Within the data below, count every line that includes "Reduce" and report the total alone.

▸ **Entries provided**
•••••

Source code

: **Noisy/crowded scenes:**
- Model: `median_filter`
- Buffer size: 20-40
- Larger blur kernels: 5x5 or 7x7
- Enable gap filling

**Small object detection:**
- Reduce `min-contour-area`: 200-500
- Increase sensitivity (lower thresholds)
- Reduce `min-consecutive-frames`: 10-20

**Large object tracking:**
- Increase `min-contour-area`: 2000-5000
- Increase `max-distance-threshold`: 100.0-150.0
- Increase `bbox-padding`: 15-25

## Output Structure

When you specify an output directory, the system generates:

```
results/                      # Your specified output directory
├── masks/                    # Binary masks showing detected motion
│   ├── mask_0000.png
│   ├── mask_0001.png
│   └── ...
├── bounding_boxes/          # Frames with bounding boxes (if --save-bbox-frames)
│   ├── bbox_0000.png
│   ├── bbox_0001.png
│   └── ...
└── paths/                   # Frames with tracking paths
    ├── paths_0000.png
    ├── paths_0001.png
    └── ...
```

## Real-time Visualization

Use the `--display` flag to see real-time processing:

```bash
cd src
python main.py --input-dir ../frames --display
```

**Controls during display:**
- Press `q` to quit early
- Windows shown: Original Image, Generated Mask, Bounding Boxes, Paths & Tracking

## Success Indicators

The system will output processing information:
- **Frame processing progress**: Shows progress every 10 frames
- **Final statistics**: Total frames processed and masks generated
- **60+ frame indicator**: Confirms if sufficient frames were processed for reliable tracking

•••••

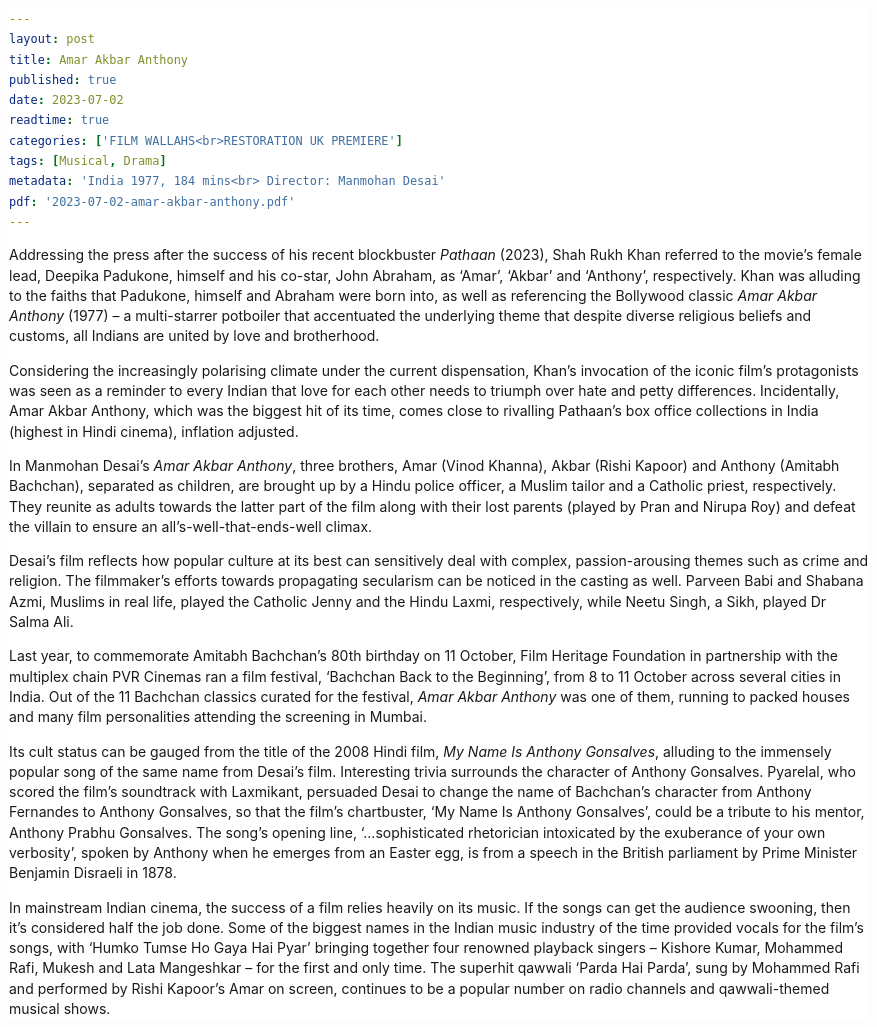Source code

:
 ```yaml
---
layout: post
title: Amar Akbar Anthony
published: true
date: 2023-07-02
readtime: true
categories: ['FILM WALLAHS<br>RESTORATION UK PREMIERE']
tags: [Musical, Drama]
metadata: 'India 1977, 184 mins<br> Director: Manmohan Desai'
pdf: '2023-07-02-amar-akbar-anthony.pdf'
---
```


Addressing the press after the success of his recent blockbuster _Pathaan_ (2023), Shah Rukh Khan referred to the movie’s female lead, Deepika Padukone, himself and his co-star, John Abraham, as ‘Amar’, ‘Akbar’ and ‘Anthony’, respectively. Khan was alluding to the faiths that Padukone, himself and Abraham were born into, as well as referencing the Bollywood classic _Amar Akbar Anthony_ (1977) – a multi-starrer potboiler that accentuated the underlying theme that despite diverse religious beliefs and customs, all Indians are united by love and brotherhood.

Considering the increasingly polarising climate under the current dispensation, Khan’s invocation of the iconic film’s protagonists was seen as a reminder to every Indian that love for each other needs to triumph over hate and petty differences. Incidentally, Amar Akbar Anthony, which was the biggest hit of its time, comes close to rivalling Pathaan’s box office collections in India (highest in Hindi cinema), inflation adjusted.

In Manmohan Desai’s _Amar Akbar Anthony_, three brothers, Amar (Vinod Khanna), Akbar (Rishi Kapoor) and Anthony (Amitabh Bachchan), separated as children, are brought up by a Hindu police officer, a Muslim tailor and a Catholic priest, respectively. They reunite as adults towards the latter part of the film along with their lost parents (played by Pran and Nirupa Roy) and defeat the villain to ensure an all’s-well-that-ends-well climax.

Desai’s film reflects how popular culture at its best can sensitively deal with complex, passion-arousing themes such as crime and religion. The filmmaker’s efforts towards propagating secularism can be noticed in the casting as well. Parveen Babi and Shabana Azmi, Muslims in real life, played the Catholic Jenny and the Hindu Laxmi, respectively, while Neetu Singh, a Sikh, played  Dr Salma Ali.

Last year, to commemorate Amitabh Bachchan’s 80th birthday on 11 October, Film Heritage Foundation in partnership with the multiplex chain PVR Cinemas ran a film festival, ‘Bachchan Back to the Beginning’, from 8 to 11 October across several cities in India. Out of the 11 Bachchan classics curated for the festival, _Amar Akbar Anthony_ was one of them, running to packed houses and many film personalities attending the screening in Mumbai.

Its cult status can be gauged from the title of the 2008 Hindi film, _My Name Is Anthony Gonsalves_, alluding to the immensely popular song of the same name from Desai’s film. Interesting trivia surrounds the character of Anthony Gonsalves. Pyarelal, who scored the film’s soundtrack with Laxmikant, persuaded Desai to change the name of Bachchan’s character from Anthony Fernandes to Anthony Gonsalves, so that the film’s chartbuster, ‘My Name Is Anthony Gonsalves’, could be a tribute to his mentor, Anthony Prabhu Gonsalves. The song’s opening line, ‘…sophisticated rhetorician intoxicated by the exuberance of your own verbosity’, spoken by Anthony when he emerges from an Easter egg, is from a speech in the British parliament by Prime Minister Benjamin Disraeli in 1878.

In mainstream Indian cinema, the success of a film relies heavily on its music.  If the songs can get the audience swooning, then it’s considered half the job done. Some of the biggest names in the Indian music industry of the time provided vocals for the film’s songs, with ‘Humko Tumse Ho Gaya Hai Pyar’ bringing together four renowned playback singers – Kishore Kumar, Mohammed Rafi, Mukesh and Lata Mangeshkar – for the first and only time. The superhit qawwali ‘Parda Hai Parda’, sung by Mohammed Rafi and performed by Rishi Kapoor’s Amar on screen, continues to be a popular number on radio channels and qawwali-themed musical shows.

•••••

▸ **Solution to the exercise**
2